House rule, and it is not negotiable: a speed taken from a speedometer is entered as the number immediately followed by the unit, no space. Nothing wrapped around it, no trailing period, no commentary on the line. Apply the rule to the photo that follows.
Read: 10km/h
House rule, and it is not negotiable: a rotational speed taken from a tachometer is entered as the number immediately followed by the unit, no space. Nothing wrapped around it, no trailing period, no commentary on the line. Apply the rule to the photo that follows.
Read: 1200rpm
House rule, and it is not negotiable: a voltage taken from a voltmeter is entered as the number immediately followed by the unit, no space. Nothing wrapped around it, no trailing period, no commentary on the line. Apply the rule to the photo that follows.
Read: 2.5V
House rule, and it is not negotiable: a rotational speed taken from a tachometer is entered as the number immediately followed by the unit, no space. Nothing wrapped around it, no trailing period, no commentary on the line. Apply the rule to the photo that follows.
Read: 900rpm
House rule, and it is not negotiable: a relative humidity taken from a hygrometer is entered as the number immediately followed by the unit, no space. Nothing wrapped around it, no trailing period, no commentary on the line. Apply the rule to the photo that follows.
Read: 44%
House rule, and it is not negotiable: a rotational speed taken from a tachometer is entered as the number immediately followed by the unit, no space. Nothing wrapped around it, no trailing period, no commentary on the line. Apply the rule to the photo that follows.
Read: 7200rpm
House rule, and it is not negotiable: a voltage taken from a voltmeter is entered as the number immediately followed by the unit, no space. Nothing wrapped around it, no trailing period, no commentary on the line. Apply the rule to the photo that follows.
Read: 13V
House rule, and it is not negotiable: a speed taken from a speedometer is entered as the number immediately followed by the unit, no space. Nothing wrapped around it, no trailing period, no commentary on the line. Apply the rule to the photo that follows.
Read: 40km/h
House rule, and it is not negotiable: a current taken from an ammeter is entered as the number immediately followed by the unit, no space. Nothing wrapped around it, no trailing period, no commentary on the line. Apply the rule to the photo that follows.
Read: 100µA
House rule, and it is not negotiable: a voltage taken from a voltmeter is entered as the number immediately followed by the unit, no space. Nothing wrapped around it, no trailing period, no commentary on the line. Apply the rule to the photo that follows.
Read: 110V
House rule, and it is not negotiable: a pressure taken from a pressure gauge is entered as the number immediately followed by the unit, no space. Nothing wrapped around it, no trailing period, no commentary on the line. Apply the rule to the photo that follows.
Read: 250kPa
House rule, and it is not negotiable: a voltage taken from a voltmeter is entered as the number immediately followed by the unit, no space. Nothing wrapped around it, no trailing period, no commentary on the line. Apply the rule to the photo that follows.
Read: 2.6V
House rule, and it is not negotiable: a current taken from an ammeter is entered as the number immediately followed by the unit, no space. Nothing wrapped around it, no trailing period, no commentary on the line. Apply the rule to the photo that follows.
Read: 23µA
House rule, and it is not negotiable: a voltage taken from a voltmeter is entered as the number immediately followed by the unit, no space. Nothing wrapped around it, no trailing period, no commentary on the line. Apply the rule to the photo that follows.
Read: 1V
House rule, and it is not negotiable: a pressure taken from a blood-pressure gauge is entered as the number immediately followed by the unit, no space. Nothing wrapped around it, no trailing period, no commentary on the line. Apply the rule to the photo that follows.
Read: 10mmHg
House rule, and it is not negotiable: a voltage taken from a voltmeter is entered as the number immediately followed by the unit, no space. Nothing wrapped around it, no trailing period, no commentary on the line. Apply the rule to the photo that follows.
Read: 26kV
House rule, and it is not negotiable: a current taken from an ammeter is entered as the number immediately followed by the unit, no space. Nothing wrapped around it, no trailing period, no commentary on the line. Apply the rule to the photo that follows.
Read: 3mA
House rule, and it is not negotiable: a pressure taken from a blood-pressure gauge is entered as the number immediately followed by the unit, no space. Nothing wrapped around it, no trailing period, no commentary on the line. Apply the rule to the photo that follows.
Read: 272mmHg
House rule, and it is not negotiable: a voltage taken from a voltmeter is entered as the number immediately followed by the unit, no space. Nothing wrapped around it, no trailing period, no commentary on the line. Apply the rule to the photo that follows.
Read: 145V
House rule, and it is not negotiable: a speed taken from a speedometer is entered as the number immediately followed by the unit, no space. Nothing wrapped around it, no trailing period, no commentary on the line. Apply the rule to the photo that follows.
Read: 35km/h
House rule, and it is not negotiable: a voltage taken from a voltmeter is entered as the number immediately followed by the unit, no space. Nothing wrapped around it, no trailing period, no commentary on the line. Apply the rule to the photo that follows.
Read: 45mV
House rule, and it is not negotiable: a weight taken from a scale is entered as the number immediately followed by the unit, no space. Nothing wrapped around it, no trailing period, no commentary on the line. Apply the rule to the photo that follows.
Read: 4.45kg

*Assigned task:* Render as a JSON list of strings the lines running from the one that contains "House rule, and it is not negotiable: a weight" through the end of the material, one string per line, with blank lines left out.

*Answer for the task:*
[
  "House rule, and it is not negotiable: a weight taken from a scale is entered as the number immediately followed by the unit, no space. Nothing wrapped around it, no trailing period, no commentary on the line. Apply the rule to the photo that follows.",
  "Read: 4.45kg"
]